• [Work request]: Once you find the line with "right shoulder: (943, 690)" in the data below, transcribe exactly each line from there to the line with "left back paw: (339, 355)", inclusive, and nothing else. Drop the pictures.

Stored dataset items
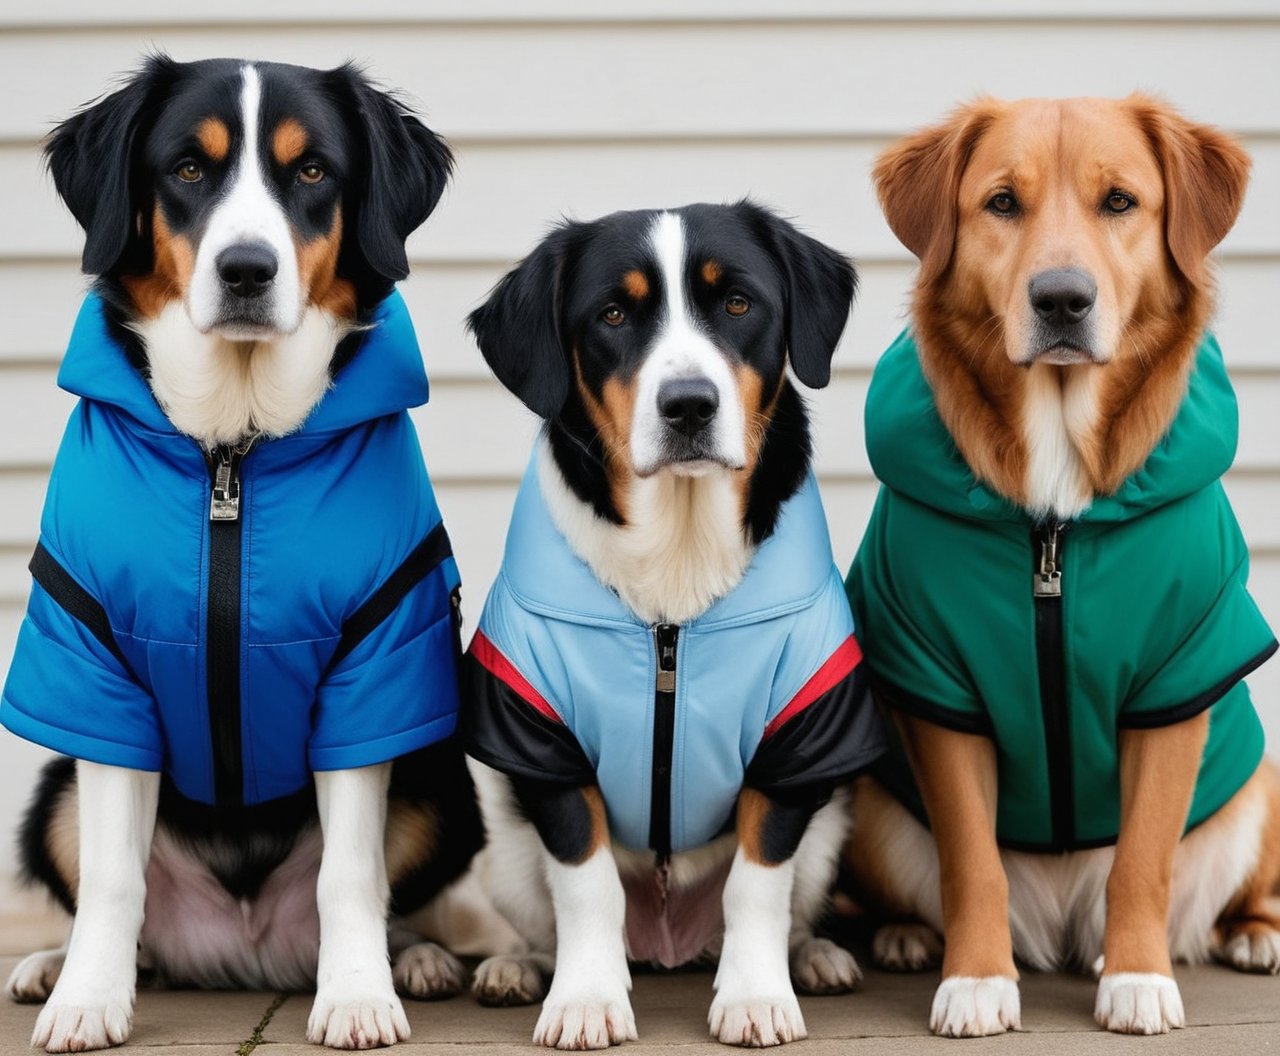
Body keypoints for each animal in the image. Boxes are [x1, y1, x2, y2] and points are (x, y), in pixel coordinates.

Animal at [1, 59, 481, 1054]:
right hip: (53, 796)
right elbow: (111, 877)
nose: (247, 270)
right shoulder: (98, 676)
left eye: (313, 173)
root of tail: (245, 951)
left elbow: (351, 874)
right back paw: (54, 967)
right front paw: (87, 999)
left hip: (439, 778)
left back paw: (416, 959)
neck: (235, 443)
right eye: (188, 168)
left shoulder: (370, 673)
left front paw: (358, 995)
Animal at [463, 203, 890, 1044]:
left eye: (738, 303)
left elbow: (757, 884)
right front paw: (584, 998)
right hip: (507, 843)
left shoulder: (798, 739)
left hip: (830, 829)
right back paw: (518, 969)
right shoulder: (545, 747)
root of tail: (667, 943)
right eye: (613, 315)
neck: (678, 554)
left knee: (787, 908)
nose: (689, 403)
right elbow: (586, 883)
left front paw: (756, 995)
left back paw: (814, 957)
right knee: (542, 915)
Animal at [844, 96, 1274, 1039]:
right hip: (872, 800)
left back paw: (1240, 936)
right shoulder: (943, 690)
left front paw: (1140, 976)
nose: (1062, 298)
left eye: (1120, 202)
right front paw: (975, 980)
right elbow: (972, 862)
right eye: (1002, 203)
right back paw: (904, 936)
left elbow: (1143, 857)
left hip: (1260, 785)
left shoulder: (1177, 680)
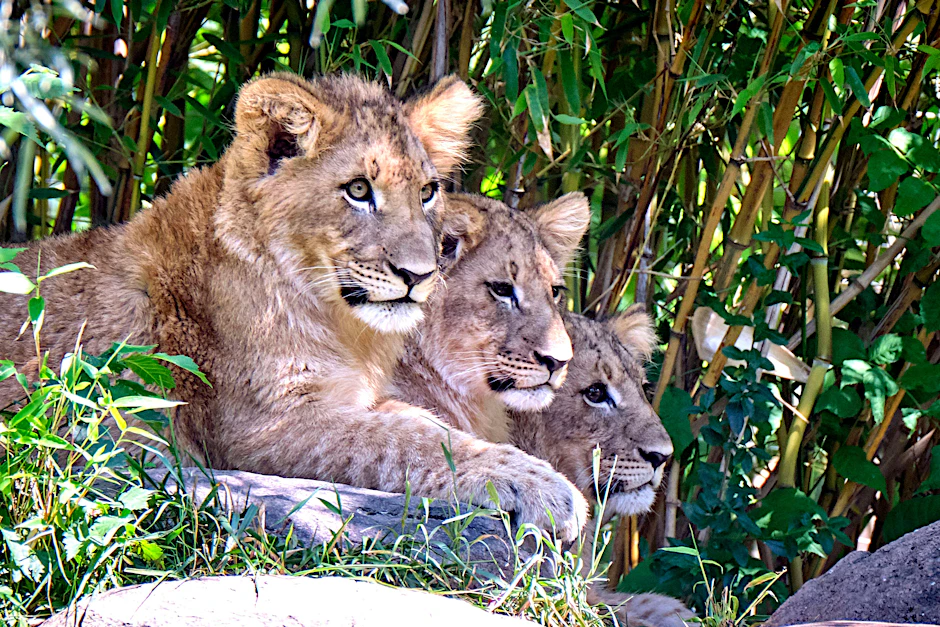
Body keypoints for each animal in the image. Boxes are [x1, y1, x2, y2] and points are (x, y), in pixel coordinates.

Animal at [0, 73, 585, 540]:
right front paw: (544, 488)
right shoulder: (254, 430)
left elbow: (429, 429)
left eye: (426, 193)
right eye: (357, 190)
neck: (341, 324)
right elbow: (404, 442)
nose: (420, 276)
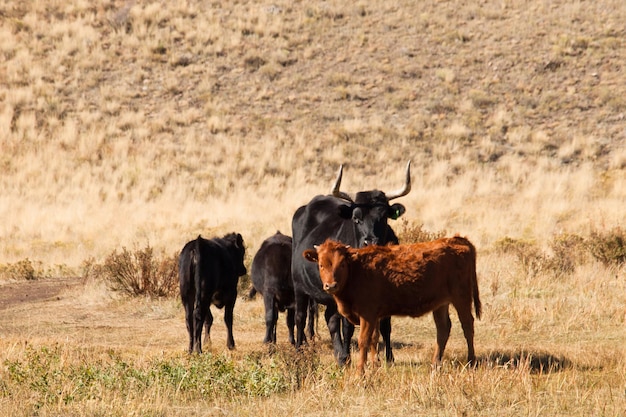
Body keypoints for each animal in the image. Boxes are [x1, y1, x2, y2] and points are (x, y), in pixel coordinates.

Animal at [292, 161, 410, 366]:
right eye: (356, 218)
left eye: (383, 217)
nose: (370, 241)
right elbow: (348, 327)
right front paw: (348, 357)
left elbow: (385, 324)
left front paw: (388, 358)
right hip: (299, 286)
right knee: (301, 317)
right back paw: (303, 352)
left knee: (330, 319)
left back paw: (339, 355)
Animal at [304, 236, 480, 372]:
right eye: (321, 264)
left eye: (341, 264)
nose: (331, 285)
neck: (358, 270)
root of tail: (458, 240)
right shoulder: (374, 315)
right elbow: (374, 339)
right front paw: (375, 366)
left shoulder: (367, 314)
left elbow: (363, 341)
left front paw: (360, 372)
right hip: (440, 304)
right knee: (443, 329)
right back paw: (435, 365)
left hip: (461, 297)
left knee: (467, 326)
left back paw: (471, 362)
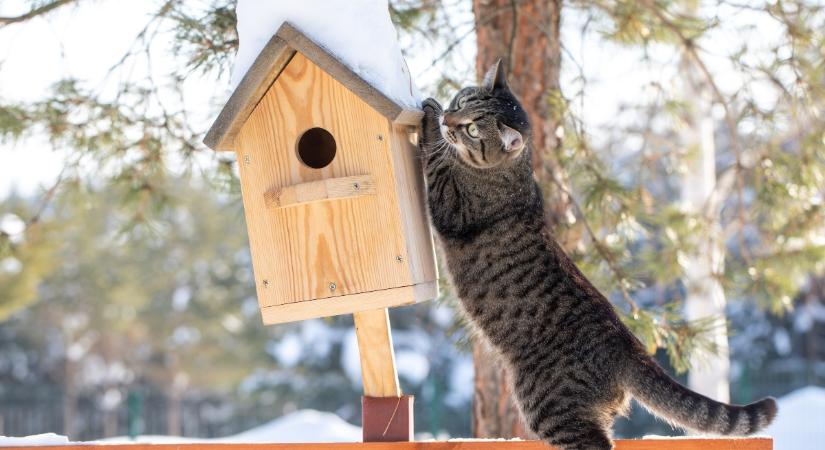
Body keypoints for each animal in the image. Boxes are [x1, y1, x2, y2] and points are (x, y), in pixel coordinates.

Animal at [422, 59, 776, 450]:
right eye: (460, 102)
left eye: (471, 129)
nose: (448, 118)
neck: (511, 170)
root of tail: (629, 348)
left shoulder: (451, 204)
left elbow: (434, 160)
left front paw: (428, 119)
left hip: (551, 407)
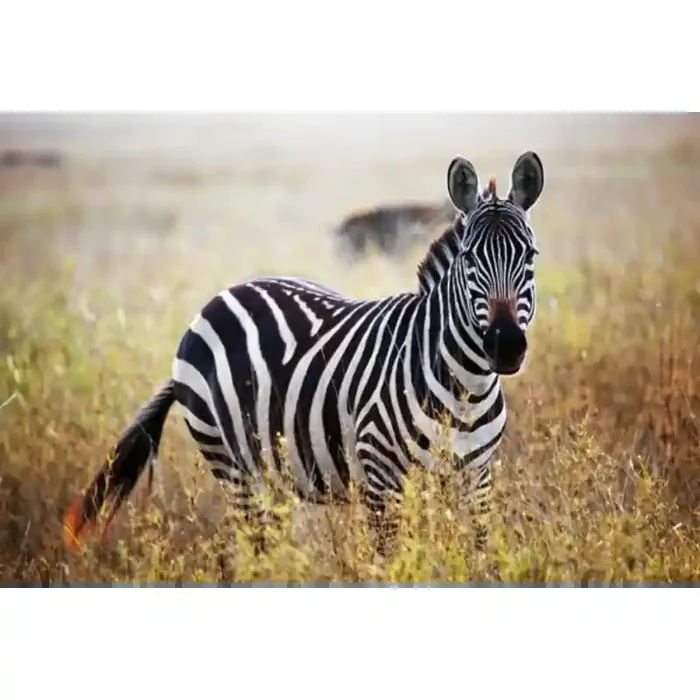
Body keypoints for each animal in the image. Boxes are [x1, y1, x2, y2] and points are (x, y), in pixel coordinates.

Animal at [63, 151, 545, 557]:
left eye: (531, 254)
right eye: (469, 259)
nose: (504, 345)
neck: (466, 387)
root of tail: (221, 296)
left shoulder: (477, 478)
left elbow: (474, 556)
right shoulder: (381, 476)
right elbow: (392, 562)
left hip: (271, 470)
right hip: (233, 465)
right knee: (255, 550)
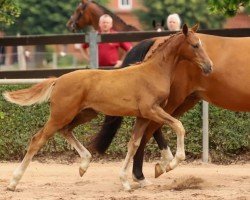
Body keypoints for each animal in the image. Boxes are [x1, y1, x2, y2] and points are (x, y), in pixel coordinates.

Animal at [2, 25, 212, 191]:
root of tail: (58, 80)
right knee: (37, 139)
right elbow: (179, 126)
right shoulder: (151, 110)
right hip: (61, 115)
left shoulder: (143, 116)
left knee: (66, 130)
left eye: (201, 43)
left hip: (86, 114)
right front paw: (172, 163)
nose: (209, 67)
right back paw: (13, 182)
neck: (153, 72)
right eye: (195, 45)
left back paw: (84, 164)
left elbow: (134, 144)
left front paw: (126, 182)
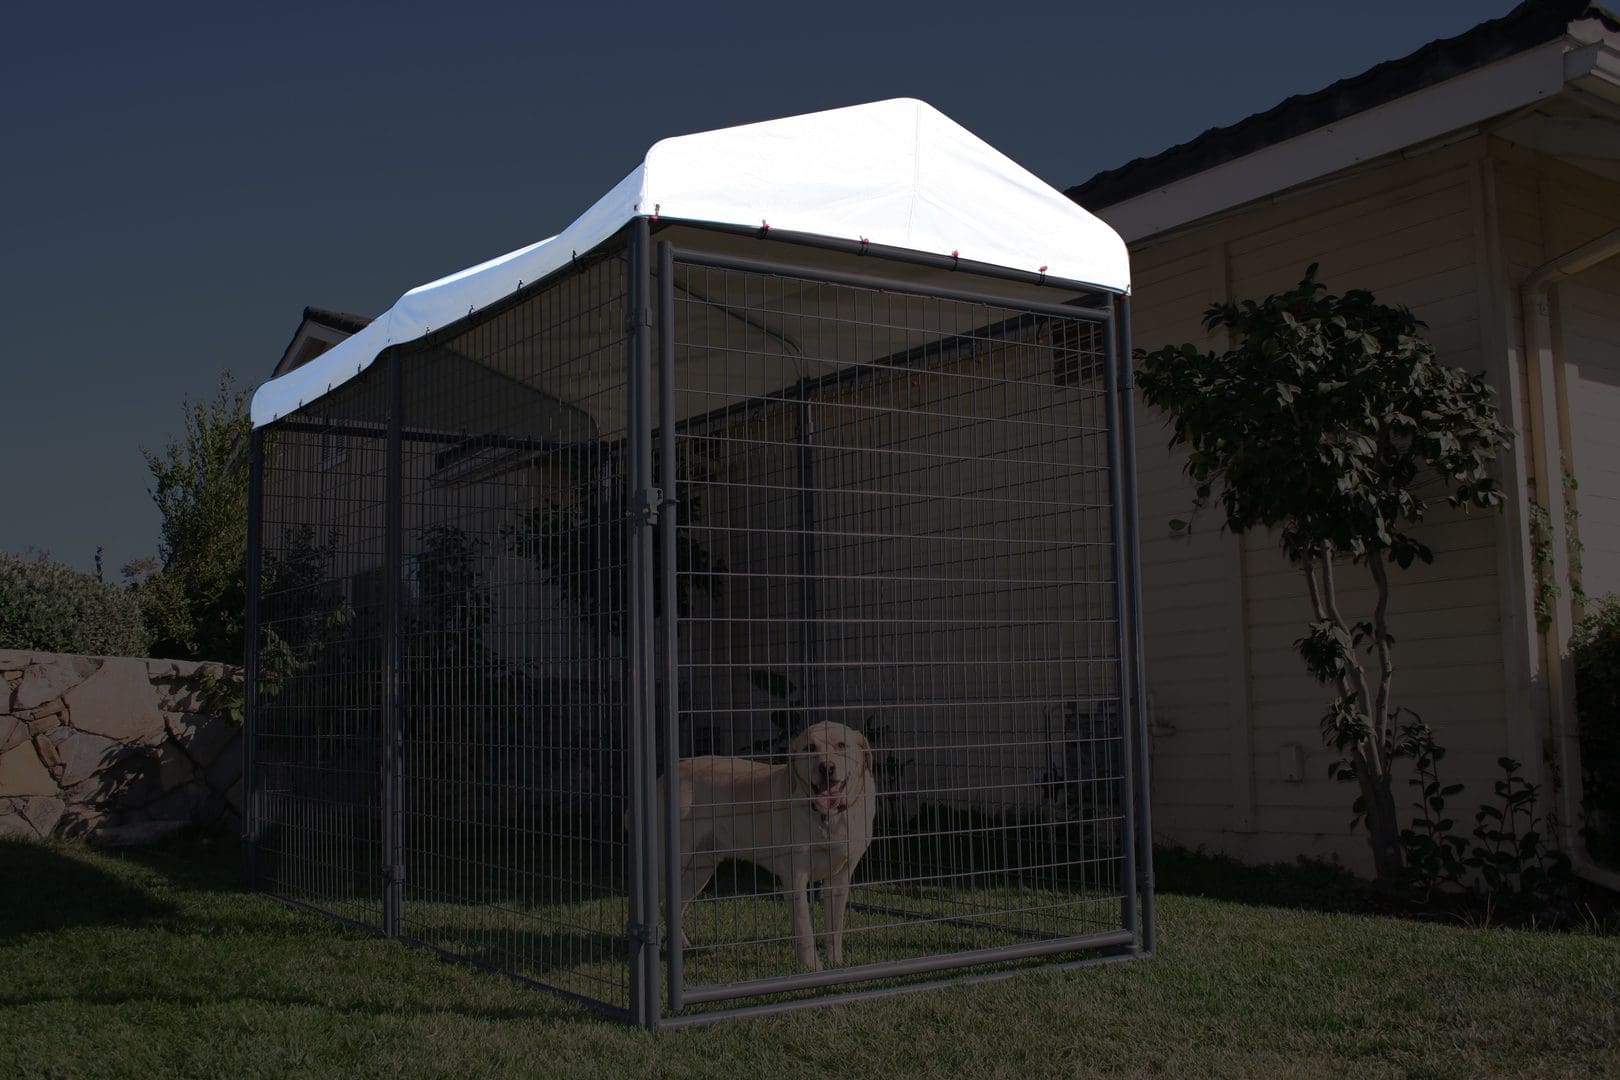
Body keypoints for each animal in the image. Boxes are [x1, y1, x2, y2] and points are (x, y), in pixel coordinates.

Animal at [660, 722, 874, 965]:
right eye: (809, 748)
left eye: (841, 745)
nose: (826, 768)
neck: (827, 817)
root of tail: (665, 775)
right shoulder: (795, 878)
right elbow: (804, 929)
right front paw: (812, 966)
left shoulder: (839, 877)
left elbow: (835, 927)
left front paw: (836, 963)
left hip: (700, 868)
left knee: (671, 906)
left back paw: (684, 947)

• [Solution for this exercise]:
right shoulder: (943, 690)
left front paw: (1140, 976)
nose: (1062, 298)
left eye: (1120, 202)
right front paw: (975, 980)
right elbow: (972, 862)
right eye: (1002, 203)
right back paw: (904, 936)
left elbow: (1143, 857)
left hip: (1260, 785)
left shoulder: (1177, 680)
Body keypoints for each animal in the image. Boxes are [x1, y1, x2, y2] and points are (x, y), in pixel coordinates.

Animal at [0, 73, 585, 540]:
right front paw: (544, 488)
right shoulder: (254, 430)
left elbow: (429, 429)
left eye: (426, 193)
right eye: (357, 190)
neck: (341, 324)
right elbow: (404, 442)
nose: (420, 276)
Body keypoints for each animal in the image. Boxes are [x1, y1, x2, y2] and points are (x, y), in pixel coordinates.

Animal at [292, 161, 410, 366]:
right eye: (356, 218)
left eye: (383, 217)
nose: (370, 241)
right elbow: (348, 327)
right front paw: (348, 357)
left elbow: (385, 324)
left front paw: (388, 358)
right hip: (299, 286)
right knee: (301, 317)
right back paw: (303, 352)
left knee: (330, 319)
left back paw: (339, 355)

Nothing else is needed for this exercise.